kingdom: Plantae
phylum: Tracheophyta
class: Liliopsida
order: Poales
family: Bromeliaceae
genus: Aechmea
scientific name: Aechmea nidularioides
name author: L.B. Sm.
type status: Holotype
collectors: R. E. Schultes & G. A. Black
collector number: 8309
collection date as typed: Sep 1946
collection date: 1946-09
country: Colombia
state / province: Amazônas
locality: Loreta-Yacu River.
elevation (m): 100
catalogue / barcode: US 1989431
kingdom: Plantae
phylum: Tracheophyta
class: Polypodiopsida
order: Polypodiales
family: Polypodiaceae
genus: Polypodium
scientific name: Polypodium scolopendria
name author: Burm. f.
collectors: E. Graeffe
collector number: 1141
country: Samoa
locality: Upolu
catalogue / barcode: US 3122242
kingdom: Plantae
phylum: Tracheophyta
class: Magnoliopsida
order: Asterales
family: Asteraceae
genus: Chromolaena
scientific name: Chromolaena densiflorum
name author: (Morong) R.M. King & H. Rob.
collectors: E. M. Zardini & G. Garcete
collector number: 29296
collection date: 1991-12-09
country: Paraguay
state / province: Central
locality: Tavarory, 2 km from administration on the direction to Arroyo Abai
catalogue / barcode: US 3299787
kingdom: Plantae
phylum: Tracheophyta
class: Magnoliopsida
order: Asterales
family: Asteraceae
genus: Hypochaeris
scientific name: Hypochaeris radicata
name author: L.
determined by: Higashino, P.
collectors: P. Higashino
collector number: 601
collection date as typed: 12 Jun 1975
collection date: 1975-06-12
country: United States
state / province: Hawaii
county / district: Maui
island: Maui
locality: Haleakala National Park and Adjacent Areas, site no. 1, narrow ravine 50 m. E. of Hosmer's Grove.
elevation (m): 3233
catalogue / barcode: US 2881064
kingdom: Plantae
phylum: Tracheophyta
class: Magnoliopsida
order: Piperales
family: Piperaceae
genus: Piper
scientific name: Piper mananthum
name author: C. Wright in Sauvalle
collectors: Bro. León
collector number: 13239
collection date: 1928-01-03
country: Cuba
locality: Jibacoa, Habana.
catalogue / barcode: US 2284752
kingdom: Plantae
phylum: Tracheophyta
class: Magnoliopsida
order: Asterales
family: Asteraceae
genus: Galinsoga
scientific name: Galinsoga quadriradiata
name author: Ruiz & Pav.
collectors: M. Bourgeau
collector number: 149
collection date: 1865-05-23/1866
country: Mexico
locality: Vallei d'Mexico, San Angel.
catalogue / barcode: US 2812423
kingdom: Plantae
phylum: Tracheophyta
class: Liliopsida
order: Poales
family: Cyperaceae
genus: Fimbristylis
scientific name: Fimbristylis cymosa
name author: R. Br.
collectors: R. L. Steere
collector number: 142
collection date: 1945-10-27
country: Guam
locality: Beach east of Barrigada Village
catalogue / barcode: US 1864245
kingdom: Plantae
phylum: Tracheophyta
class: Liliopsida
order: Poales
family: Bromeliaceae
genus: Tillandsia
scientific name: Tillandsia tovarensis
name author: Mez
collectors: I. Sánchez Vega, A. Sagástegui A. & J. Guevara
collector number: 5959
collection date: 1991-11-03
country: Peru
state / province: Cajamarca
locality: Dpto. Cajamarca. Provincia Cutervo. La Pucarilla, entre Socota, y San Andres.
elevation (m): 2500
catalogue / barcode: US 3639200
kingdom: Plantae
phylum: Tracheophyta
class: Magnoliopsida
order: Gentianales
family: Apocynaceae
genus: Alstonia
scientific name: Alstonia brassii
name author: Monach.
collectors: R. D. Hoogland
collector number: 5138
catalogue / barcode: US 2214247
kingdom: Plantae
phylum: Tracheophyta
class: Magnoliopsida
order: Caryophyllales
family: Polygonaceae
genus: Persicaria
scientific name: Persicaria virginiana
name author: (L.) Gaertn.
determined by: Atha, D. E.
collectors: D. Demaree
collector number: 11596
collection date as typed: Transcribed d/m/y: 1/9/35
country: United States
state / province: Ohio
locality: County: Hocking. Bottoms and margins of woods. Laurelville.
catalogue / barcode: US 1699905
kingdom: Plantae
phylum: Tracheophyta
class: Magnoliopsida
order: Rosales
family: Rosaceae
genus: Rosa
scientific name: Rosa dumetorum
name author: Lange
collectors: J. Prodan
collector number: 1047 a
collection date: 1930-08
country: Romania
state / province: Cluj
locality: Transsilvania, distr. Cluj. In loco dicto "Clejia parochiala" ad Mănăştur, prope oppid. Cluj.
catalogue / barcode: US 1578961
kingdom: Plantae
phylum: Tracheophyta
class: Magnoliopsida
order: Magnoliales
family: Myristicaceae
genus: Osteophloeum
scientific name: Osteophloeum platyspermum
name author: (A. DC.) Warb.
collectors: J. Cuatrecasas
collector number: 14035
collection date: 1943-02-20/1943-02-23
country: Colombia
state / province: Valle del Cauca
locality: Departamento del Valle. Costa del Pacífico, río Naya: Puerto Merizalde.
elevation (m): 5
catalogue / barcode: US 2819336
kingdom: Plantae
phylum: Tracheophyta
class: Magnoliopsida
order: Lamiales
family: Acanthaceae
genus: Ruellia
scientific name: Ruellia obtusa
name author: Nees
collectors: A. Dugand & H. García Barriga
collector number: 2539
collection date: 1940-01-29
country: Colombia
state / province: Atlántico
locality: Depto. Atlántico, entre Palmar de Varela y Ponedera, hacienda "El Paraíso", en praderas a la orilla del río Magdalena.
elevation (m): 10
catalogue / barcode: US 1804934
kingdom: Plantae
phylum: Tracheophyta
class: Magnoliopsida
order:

——————

** Exercise **
Write out every line of the data above as a numbered list, leaving out any blank lines.

** Written response **
1. kingdom: Plantae
2. phylum: Tracheophyta
3. class: Liliopsida
4. order: Poales
5. family: Bromeliaceae
6. genus: Aechmea
7. scientific name: Aechmea nidularioides
8. name author: L.B. Sm.
9. type status: Holotype
10. collectors: R. E. Schultes & G. A. Black
11. collector number: 8309
12. collection date as typed: Sep 1946
13. collection date: 1946-09
14. country: Colombia
15. state / province: Amazônas
16. locality: Loreta-Yacu River.
17. elevation (m): 100
18. catalogue / barcode: US 1989431
19. kingdom: Plantae
20. phylum: Tracheophyta
21. class: Polypodiopsida
22. order: Polypodiales
23. family: Polypodiaceae
24. genus: Polypodium
25. scientific name: Polypodium scolopendria
26. name author: Burm. f.
27. collectors: E. Graeffe
28. collector number: 1141
29. country: Samoa
30. locality: Upolu
31. catalogue / barcode: US 3122242
32. kingdom: Plantae
33. phylum: Tracheophyta
34. class: Magnoliopsida
35. order: Asterales
36. family: Asteraceae
37. genus: Chromolaena
38. scientific name: Chromolaena densiflorum
39. name author: (Morong) R.M. King & H. Rob.
40. collectors: E. M. Zardini & G. Garcete
41. collector number: 29296
42. collection date: 1991-12-09
43. country: Paraguay
44. state / province: Central
45. locality: Tavarory, 2 km from administration on the direction to Arroyo Abai
46. catalogue / barcode: US 3299787
47. kingdom: Plantae
48. phylum: Tracheophyta
49. class: Magnoliopsida
50. order: Asterales
51. family: Asteraceae
52. genus: Hypochaeris
53. scientific name: Hypochaeris radicata
54. name author: L.
55. determined by: Higashino, P.
56. collectors: P. Higashino
57. collector number: 601
58. collection date as typed: 12 Jun 1975
59. collection date: 1975-06-12
60. country: United States
61. state / province: Hawaii
62. county / district: Maui
63. island: Maui
64. locality: Haleakala National Park and Adjacent Areas, site no. 1, narrow ravine 50 m. E. of Hosmer's Grove.
65. elevation (m): 3233
66. catalogue / barcode: US 2881064
67. kingdom: Plantae
68. phylum: Tracheophyta
69. class: Magnoliopsida
70. order: Piperales
71. family: Piperaceae
72. genus: Piper
73. scientific name: Piper mananthum
74. name author: C. Wright in Sauvalle
75. collectors: Bro. León
76. collector number: 13239
77. collection date: 1928-01-03
78. country: Cuba
79. locality: Jibacoa, Habana.
80. catalogue / barcode: US 2284752
81. kingdom: Plantae
82. phylum: Tracheophyta
83. class: Magnoliopsida
84. order: Asterales
85. family: Asteraceae
86. genus: Galinsoga
87. scientific name: Galinsoga quadriradiata
88. name author: Ruiz & Pav.
89. collectors: M. Bourgeau
90. collector number: 149
91. collection date: 1865-05-23/1866
92. country: Mexico
93. locality: Vallei d'Mexico, San Angel.
94. catalogue / barcode: US 2812423
95. kingdom: Plantae
96. phylum: Tracheophyta
97. class: Liliopsida
98. order: Poales
99. family: Cyperaceae
100. genus: Fimbristylis
101. scientific name: Fimbristylis cymosa
102. name author: R. Br.
103. collectors: R. L. Steere
104. collector number: 142
105. collection date: 1945-10-27
106. country: Guam
107. locality: Beach east of Barrigada Village
108. catalogue / barcode: US 1864245
109. kingdom: Plantae
110. phylum: Tracheophyta
111. class: Liliopsida
112. order: Poales
113. family: Bromeliaceae
114. genus: Tillandsia
115. scientific name: Tillandsia tovarensis
116. name author: Mez
117. collectors: I. Sánchez Vega, A. Sagástegui A. & J. Guevara
118. collector number: 5959
119. collection date: 1991-11-03
120. country: Peru
121. state / province: Cajamarca
122. locality: Dpto. Cajamarca. Provincia Cutervo. La Pucarilla, entre Socota, y San Andres.
123. elevation (m): 2500
124. catalogue / barcode: US 3639200
125. kingdom: Plantae
126. phylum: Tracheophyta
127. class: Magnoliopsida
128. order: Gentianales
129. family: Apocynaceae
130. genus: Alstonia
131. scientific name: Alstonia brassii
132. name author: Monach.
133. collectors: R. D. Hoogland
134. collector number: 5138
135. catalogue / barcode: US 2214247
136. kingdom: Plantae
137. phylum: Tracheophyta
138. class: Magnoliopsida
139. order: Caryophyllales
140. family: Polygonaceae
141. genus: Persicaria
142. scientific name: Persicaria virginiana
143. name author: (L.) Gaertn.
144. determined by: Atha, D. E.
145. collectors: D. Demaree
146. collector number: 11596
147. collection date as typed: Transcribed d/m/y: 1/9/35
148. country: United States
149. state / province: Ohio
150. locality: County: Hocking. Bottoms and margins of woods. Laurelville.
151. catalogue / barcode: US 1699905
152. kingdom: Plantae
153. phylum: Tracheophyta
154. class: Magnoliopsida
155. order: Rosales
156. family: Rosaceae
157. genus: Rosa
158. scientific name: Rosa dumetorum
159. name author: Lange
160. collectors: J. Prodan
161. collector number: 1047 a
162. collection date: 1930-08
163. country: Romania
164. state / province: Cluj
165. locality: Transsilvania, distr. Cluj. In loco dicto "Clejia parochiala" ad Mănăştur, prope oppid. Cluj.
166. catalogue / barcode: US 1578961
167. kingdom: Plantae
168. phylum: Tracheophyta
169. class: Magnoliopsida
170. order: Magnoliales
171. family: Myristicaceae
172. genus: Osteophloeum
173. scientific name: Osteophloeum platyspermum
174. name author: (A. DC.) Warb.
175. collectors: J. Cuatrecasas
176. collector number: 14035
177. collection date: 1943-02-20/1943-02-23
178. country: Colombia
179. state / province: Valle del Cauca
180. locality: Departamento del Valle. Costa del Pacífico, río Naya: Puerto Merizalde.
181. elevation (m): 5
182. catalogue / barcode: US 2819336
183. kingdom: Plantae
184. phylum: Tracheophyta
185. class: Magnoliopsida
186. order: Lamiales
187. family: Acanthaceae
188. genus: Ruellia
189. scientific name: Ruellia obtusa
190. name author: Nees
191. collectors: A. Dugand & H. García Barriga
192. collector number: 2539
193. collection date: 1940-01-29
194. country: Colombia
195. state / province: Atlántico
196. locality: Depto. Atlántico, entre Palmar de Varela y Ponedera, hacienda "El Paraíso", en praderas a la orilla del río Magdalena.
197. elevation (m): 10
198. catalogue / barcode: US 1804934
199. kingdom: Plantae
200. phylum: Tracheophyta
201. class: Magnoliopsida
202. order:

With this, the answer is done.